Washington Post: Manafort continued Ukraine work in 2018, prosecutors say
Prosecutors allege that Paul Manafort was working on Ukrainian political matters in 2018, after his indictment in the special counsel's investigation, and also revealed that a former business associate of his who was assessed by the FBI to have ties to Russian intelligence attended President Trump's inaugural, according to new court filings.
The details came in a partially redacted transcript released Thursday of a sealed hearing between prosecutors and the defense team for Trump's former campaign chairman in the ongoing legal battle over whether Manafort lied and breached his deal to cooperate in Robert S. Mueller III's probe of Russian interference in the 2016 election, according to The Washington Post.
The transcript contained some new elements.
At the hearing, attorneys discussed whether Manafort may have been motivated to lie in one unspecified instance "to at least augment his chances for a pardon," the transcript states.

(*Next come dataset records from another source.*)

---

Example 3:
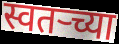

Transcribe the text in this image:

स्वतर्‍च्या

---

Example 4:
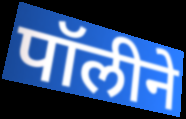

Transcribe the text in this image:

पॉलीने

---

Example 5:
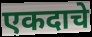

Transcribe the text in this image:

एकदाचे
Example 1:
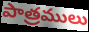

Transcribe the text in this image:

పాత్రములు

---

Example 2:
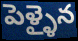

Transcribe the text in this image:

పెళ్ళైన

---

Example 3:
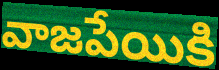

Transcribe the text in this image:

వాజపేయికి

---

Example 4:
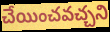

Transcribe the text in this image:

చేయించవచ్చని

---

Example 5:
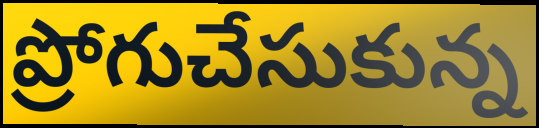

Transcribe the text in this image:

ప్రోగుచేసుకున్న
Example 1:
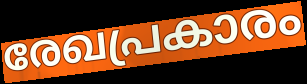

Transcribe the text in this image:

രേഖപ്രകാരം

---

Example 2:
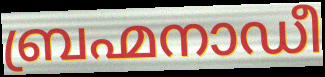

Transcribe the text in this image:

ബ്രഹ്മനാഡീ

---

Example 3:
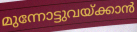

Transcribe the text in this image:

മുന്നോട്ടുവയ്ക്കാൻ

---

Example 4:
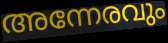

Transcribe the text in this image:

അന്നേരവും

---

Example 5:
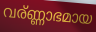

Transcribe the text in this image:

വര്ണ്ണാഭമായ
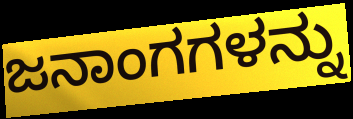
ಜನಾಂಗಗಳನ್ನು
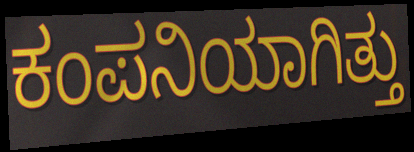
ಕಂಪನಿಯಾಗಿತ್ತು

In another instance during the hearing, prosecutor Andrew Weissmann alleged Manafort may have lied to hide a scheme to funnel cash to himself while doing unpaid work for the Trump campaign.

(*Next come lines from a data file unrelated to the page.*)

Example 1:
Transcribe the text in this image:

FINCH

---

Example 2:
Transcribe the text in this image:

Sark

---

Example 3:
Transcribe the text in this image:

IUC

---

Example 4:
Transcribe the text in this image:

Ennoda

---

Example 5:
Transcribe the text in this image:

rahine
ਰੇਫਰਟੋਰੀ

If a judge determines Manafort lied after his plea, it could affect the sentencing he would receive after his admission that he conspired to defraud the United States, violate lobbying laws and obstruct justice in connection with years of undisclosed work for a pro-Russian political party and Ukrainian politician Viktor Yanukovych. He also was convicted by a jury in August in a separate federal case in Virginia for bank and tax fraud crimes.

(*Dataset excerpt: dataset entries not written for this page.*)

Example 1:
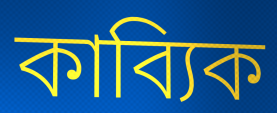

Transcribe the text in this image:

কাব্যিক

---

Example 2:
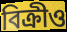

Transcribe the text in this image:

বিক্ৰীও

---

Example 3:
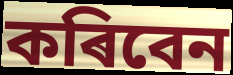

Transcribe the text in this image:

কৰিবেন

Manafort and Konstantin Kilimnik – the aide who also has been indicted in the Mueller investigation – discussed a peace plan for Ukraine on more than one occasion, including during one meeting in August 2016, while Manafort served as Trump's campaign chairman, Manafort's attorneys have said.
The pair also met in December 2016, in January 2017 when Kilimnik was in Washington and again in February 2017, and as recently as the winter of 2018, U.S. District Judge Amy Berman Jackson summarized at the hearing, the transcript shows.
Jackson has not decided if Manafort lied and has set another closed hearing for Wednesday to weigh further arguments about Manafort's truthfulness while shielding sensitive information about active investigations and uncharged individuals.
Mueller's office claims Manafort "intentionally provided false information" in debriefing sessions on several topics, such as his interactions with Kilimnik. Court documents show that prosecutors contend Manafort passed polling data related to the presidential campaign to Kilimnik during the campaign, and that the two worked on a poll in Ukraine in 2018.